▸ **TRAVAIL À FAIRE**
#1 Pour chacune des affirmations suivantes, dites si elle concorde avec l'extrait sélectionné en répondant par oui ou par non, puis citez textuellement les mots de l'extrait qui tranchent la question. (a) Le Conseil national de l’enseignement et de la recherche dispose d'un pouvoir de décision. (b) Les Conseils régionaux de l’enseignement supérieur et de la recherche comptent un tiers de personnalités extérieures. (c) Les décrets d'application de l'autonomie financière ont été bloqués au Ministère des finances.
#2 D'après l'extrait sélectionné, quelles sont les deux formes d'autonomie reconnues à l'Université ?
#3 Reproduisez fidèlement le passage de l'extrait sélectionné qui va de « La participation s’exerce » jusqu'à « des activités régionales. » inclus.

▸ **EXTRAIT SÉLECTIONNÉ**
○ ○ ○ ○

La participation s’exerce à plusieurs niveaux; des conseils permettront à ces personnels différents de s’exprimer et d’influer sur la destinée de l’Université. Au niveau national, un Conseil national de l’enseignement et de la recherche, lui-même paritaire, composé d’enseignants et d’étudiants, n’est que consultatif; il donne des conseils pour tout ce que propose le Ministère en matière de recherche, de programmes. A un échelon local, les Conseils régionaux de l’enseignement supérieur et de la recherche, équivalents de ce Conseil national,  ont à peu près les mêmes fonctions. Ils sont composés à deux tiers d’enseignants et d’étudiants et, pour un tiers, de personnalités extérieures, représentatives des collectivités locales et des activités régionales.

 

 

L’Université, autonome, est désormais une institution à part entière: elle a son propre statut, n’est plus dépendante de l'État ni des différentes institutions: l'autonomie financière et l'autonomie administrative lui sont reconnues. Les décrets d'application de l'autonomie financière seront bloqués jusqu'au delà de 1969 au Ministère des finances. Cette obstruction administrative a déformé à long terme le sens de la réforme: les UER se sont organisées en bastions autonomes et  l'Université y a perdu le jeu démocratique de la répartition des budgets qu'elle n'a jamais vraiment reconquis.

○ ○ ○ ○

▸ **DONNÉES PRÉSENTÉES**
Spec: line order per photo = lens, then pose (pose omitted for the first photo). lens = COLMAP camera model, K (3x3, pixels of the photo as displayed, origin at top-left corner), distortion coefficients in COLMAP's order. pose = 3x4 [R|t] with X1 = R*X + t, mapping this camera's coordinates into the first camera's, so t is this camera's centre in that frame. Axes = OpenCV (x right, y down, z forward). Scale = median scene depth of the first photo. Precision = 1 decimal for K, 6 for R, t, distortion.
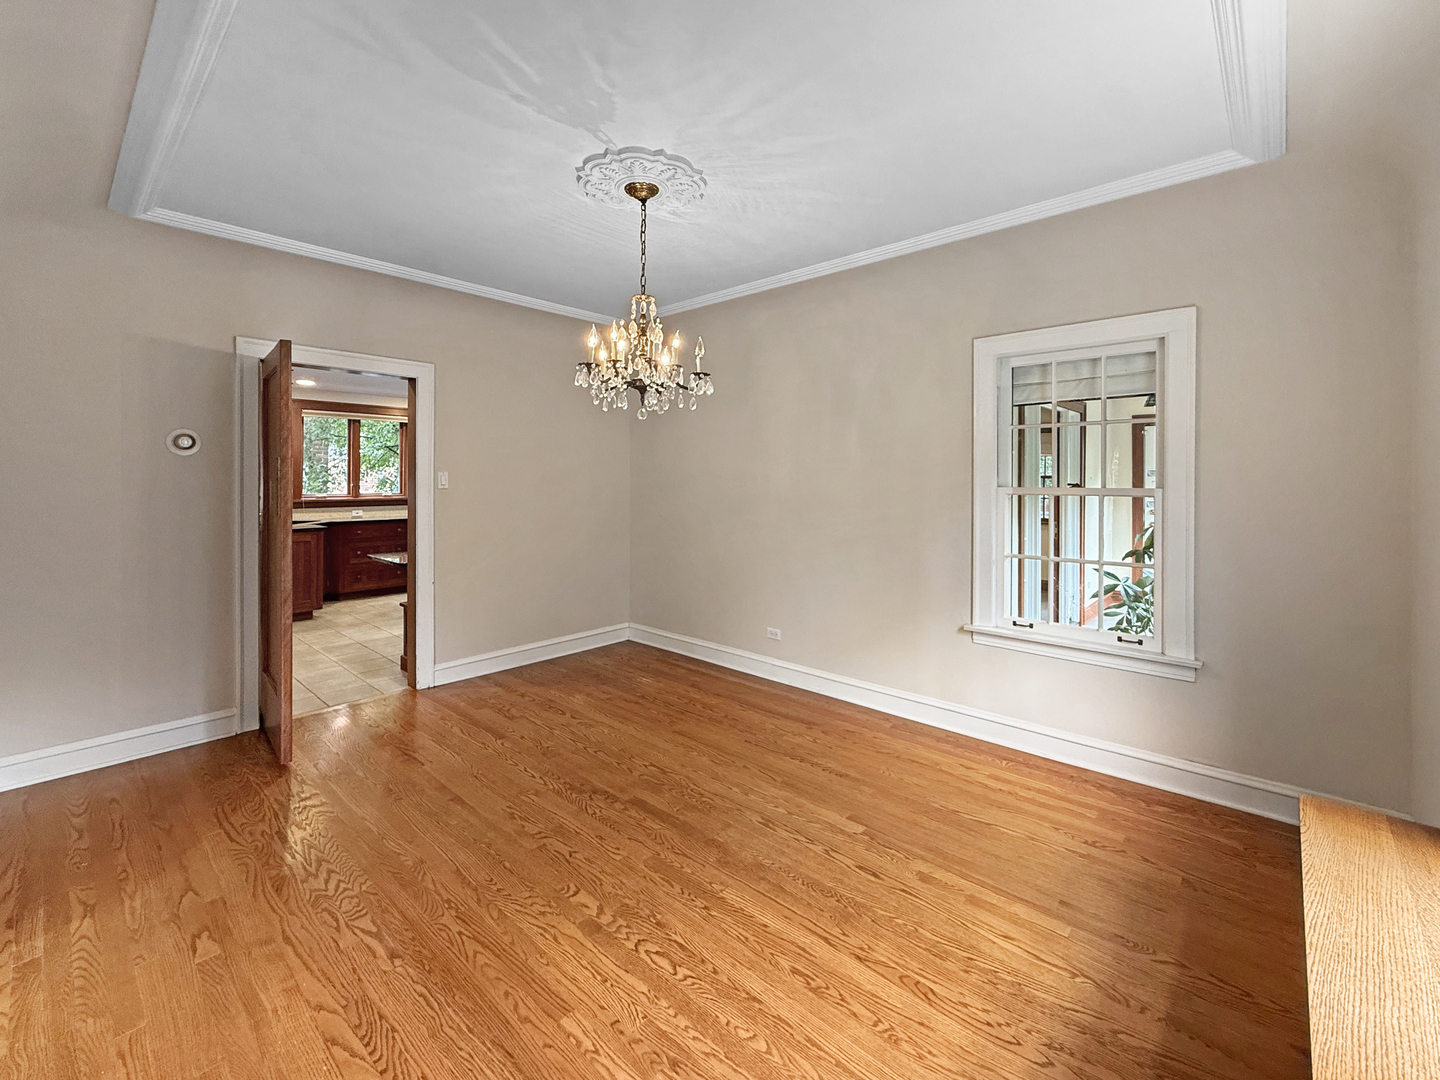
lens RADIAL K [[601.8, 0, 731.5], [0, 601.8, 478.5], [0, 0, 1]] dist [0.001986, -0.000292]
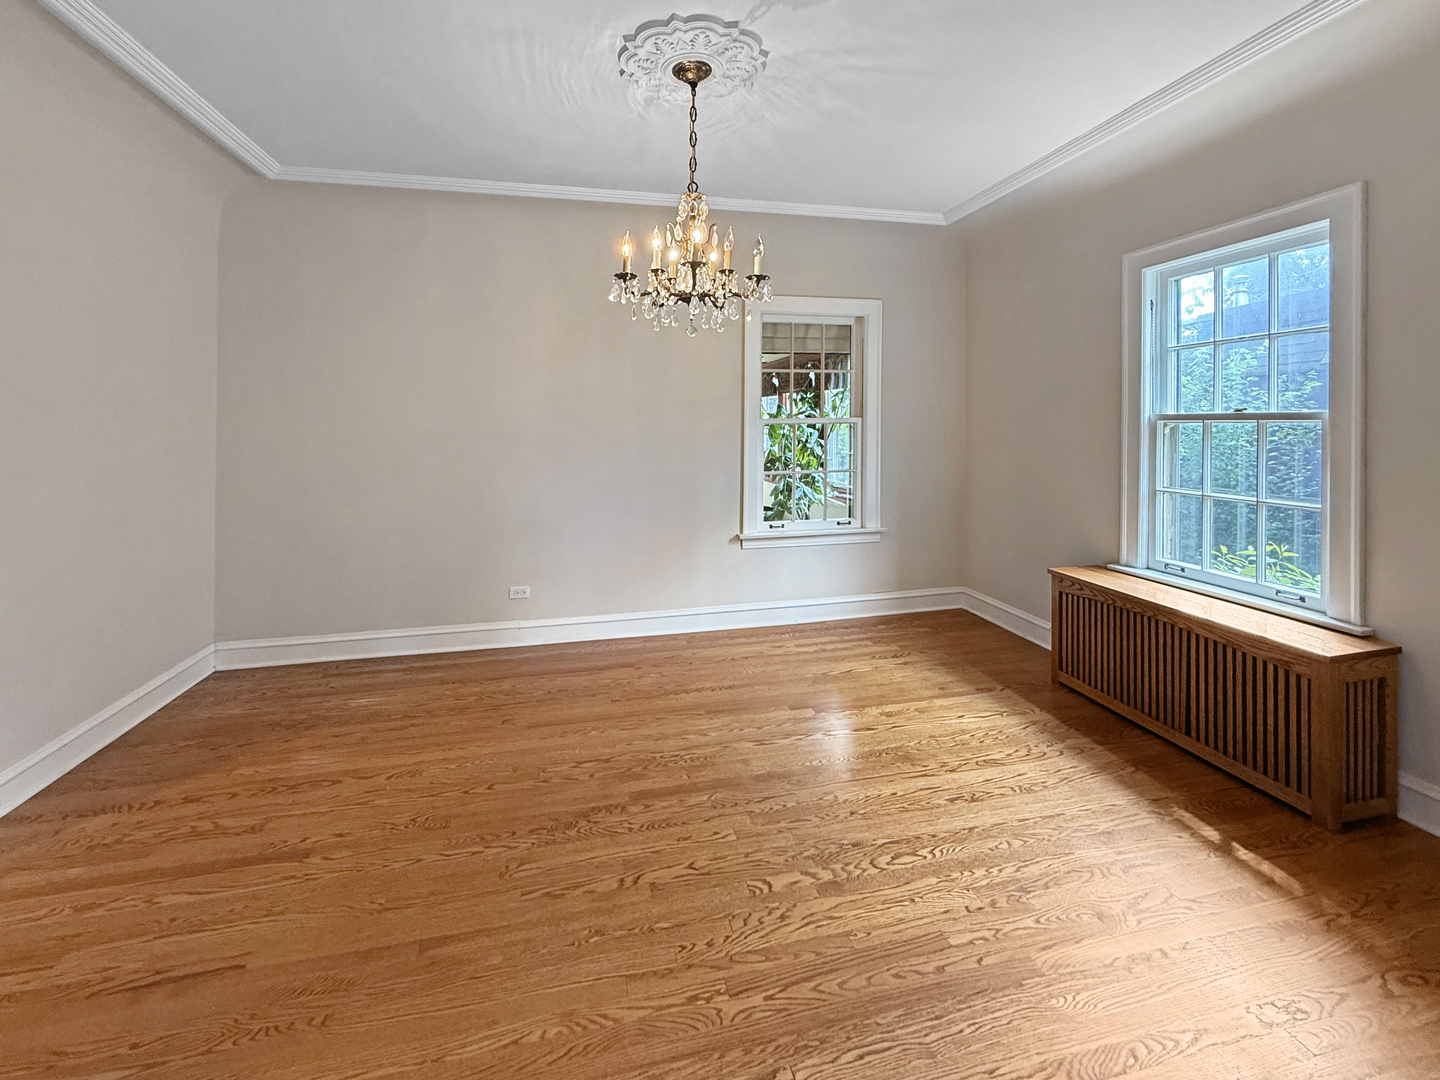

○ ○ ○ ○

▸ **RÉPONSES ATTENDUES**
#1
(a) Non : « n’est que consultatif ».
(b) Oui : « pour un tiers, de personnalités extérieures ».
(c) Oui : « seront bloqués jusqu'au delà de 1969 au Ministère des finances ».

#2 L'autonomie financière et l'autonomie administrative.

#3
La participation s’exerce à plusieurs niveaux; des conseils permettront à ces personnels différents de s’exprimer et d’influer sur la destinée de l’Université. Au niveau national, un Conseil national de l’enseignement et de la recherche, lui-même paritaire, composé d’enseignants et d’étudiants, n’est que consultatif; il donne des conseils pour tout ce que propose le Ministère en matière de recherche, de programmes. A un échelon local, les Conseils régionaux de l’enseignement supérieur et de la recherche, équivalents de ce Conseil national,  ont à peu près les mêmes fonctions. Ils sont composés à deux tiers d’enseignants et d’étudiants et, pour un tiers, de personnalités extérieures, représentatives des collectivités locales et des activités régionales.